Michel Delhommeau, directeur général de Coteaux Nantais, entreprise de production, transformation et commercialisation de fruits, née en 1943.
© P. Gautier

« J’ai toujours vécu dans le bio, c'est mon choix de vie », annonce Michel Delhommeau. « Mes parents qui étaient maraîchers ont rejoint la famille Moreau (fondatrice des Coteaux Nantais, NDLR) en tant qu’associés en 1965. Dès les années 1967-69, il y a eu une prise de conscience. On commençait à parler de production sans produit chimique de synthèse. Le secteur des céréales y arrivait, pourquoi pas l’arboriculture ? On s’est penché sur le sujet dès 1970. A l’époque, nous étions précurseurs. En Europe, cette agriculture était seulement développée un peu en Allemagne ». En 1970, l’arrêt des traitements chez Coteaux Nantais a fait perdre 80 % de la production. Deux ans après, « Coteaux Nantais a été le premier au monde à utiliser la confusion sexuelle à grande échelle », selon Michel Delhommeau. Il rejoint l’entreprise en 1978. « On avait à l’époque beaucoup d’écarts de fruits.
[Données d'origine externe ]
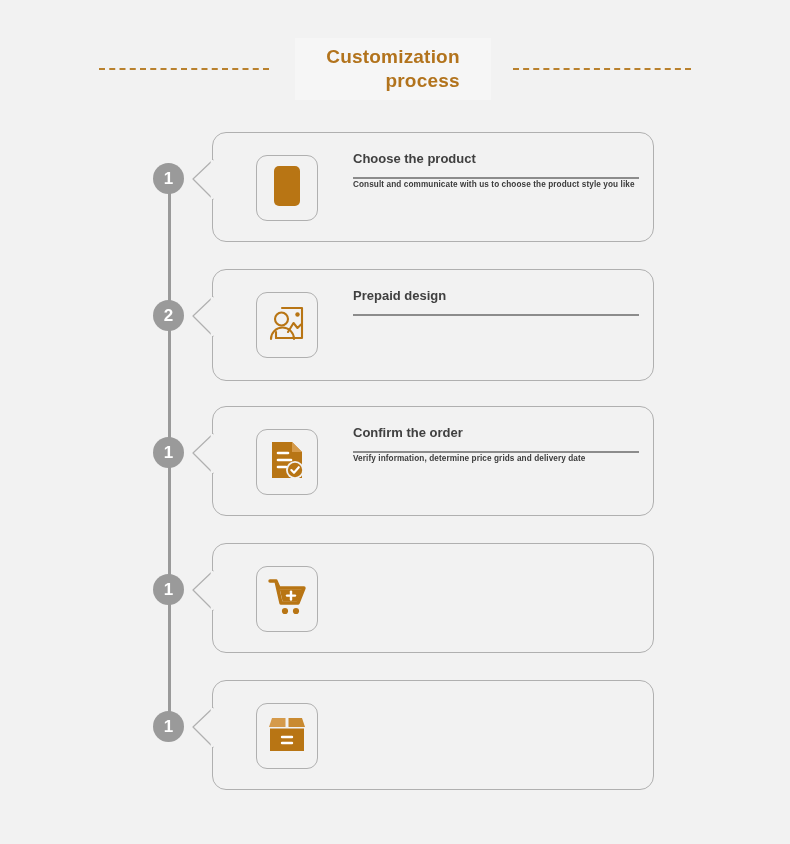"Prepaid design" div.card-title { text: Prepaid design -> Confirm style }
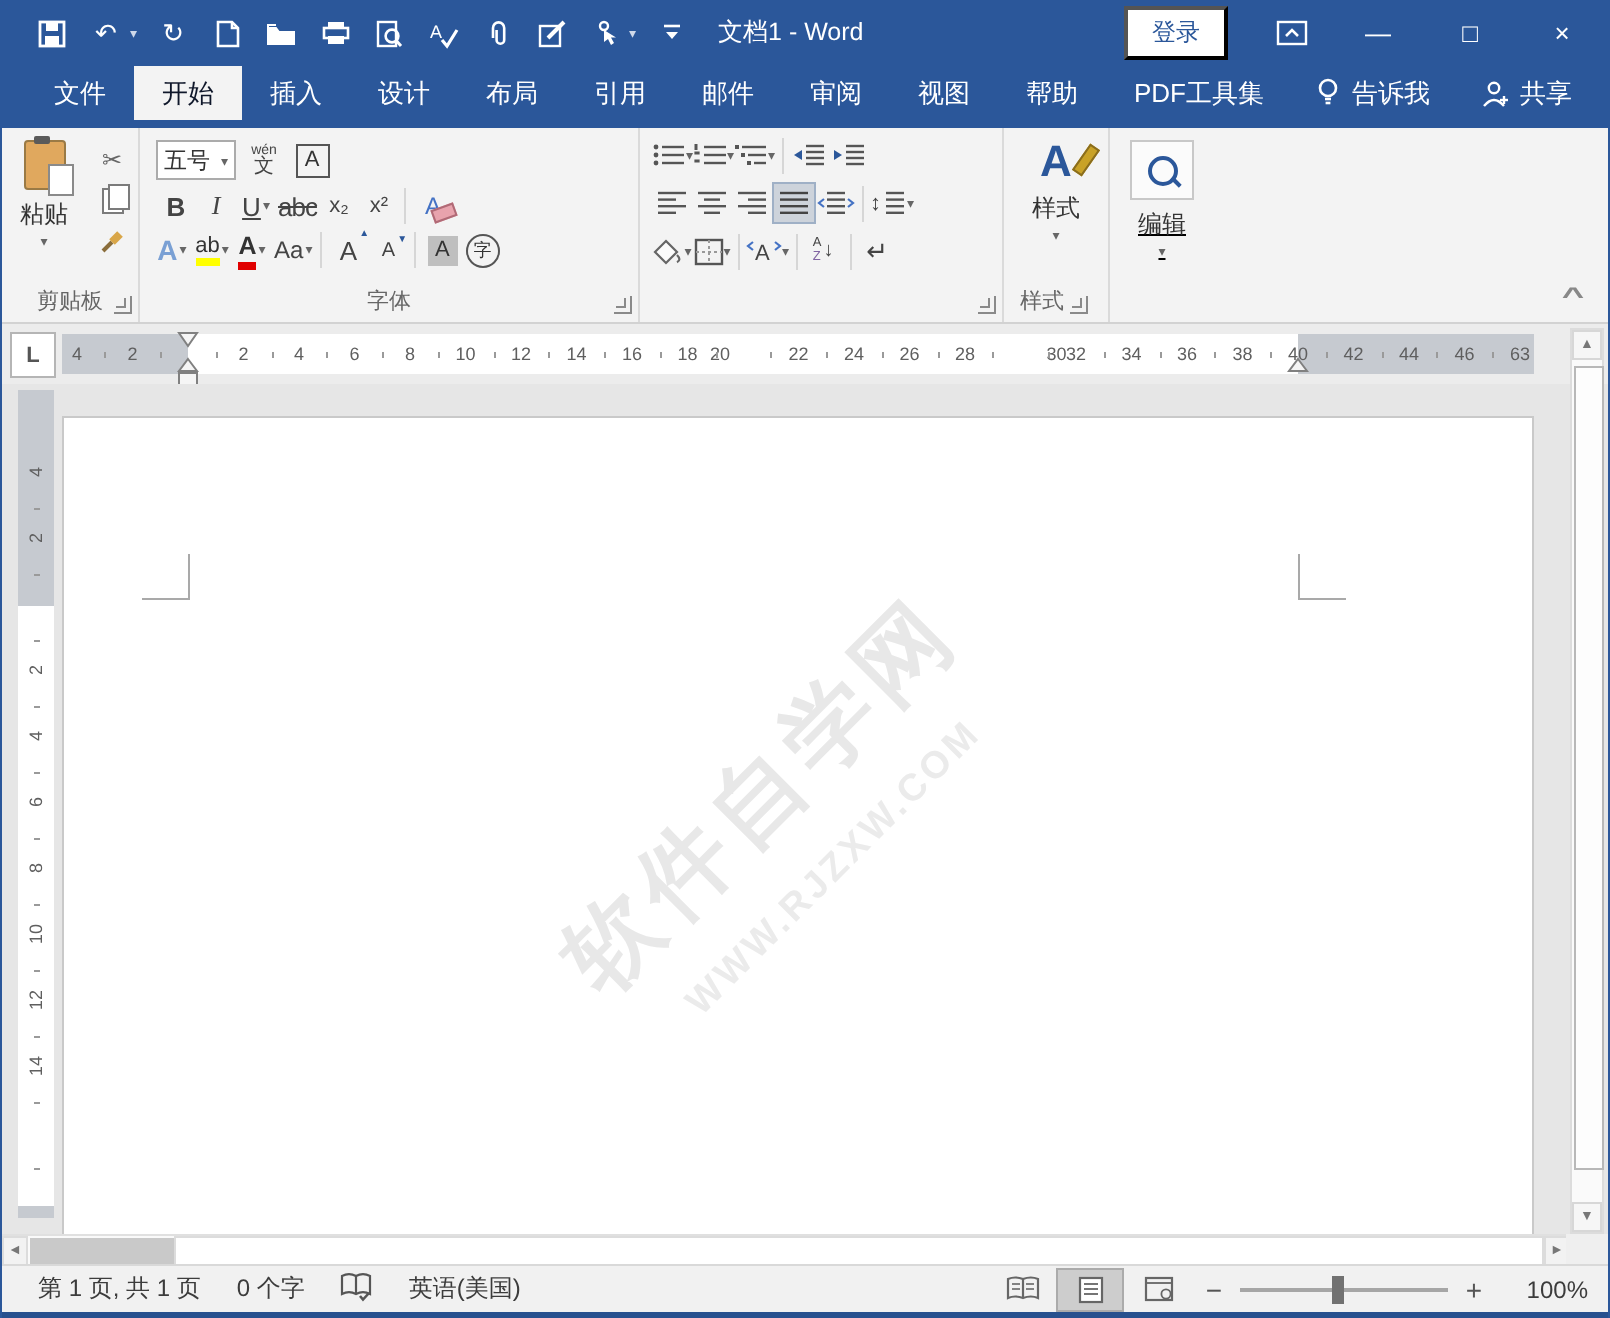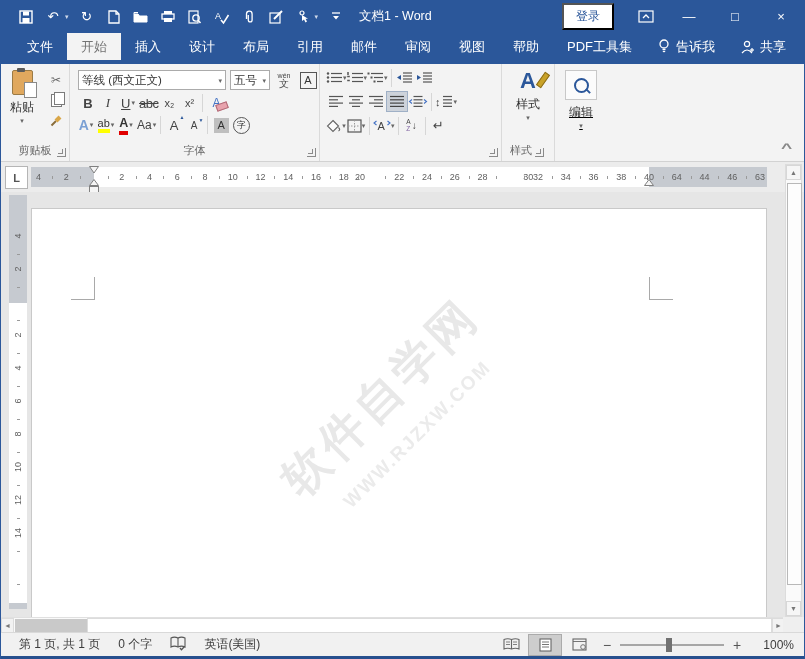"开始" .tab.active { color: #737373 -> #0f172a }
Je me suis formé à l’agroalimentaire pour développer la transformation » (purée de fruits, compotes et confitures…). Entre 1985 et 1990, il participe à l’élaboration du cahier des charges bio en France qui a donné naissance au logo AB. Dès 1995, l’entreprise s’intéresse à la biodynamie. « En plus de la plante, la biodynamie prenait également en compte son environnement : les sols, l’humain… Pour moi, tout ça ne fait qu’un ».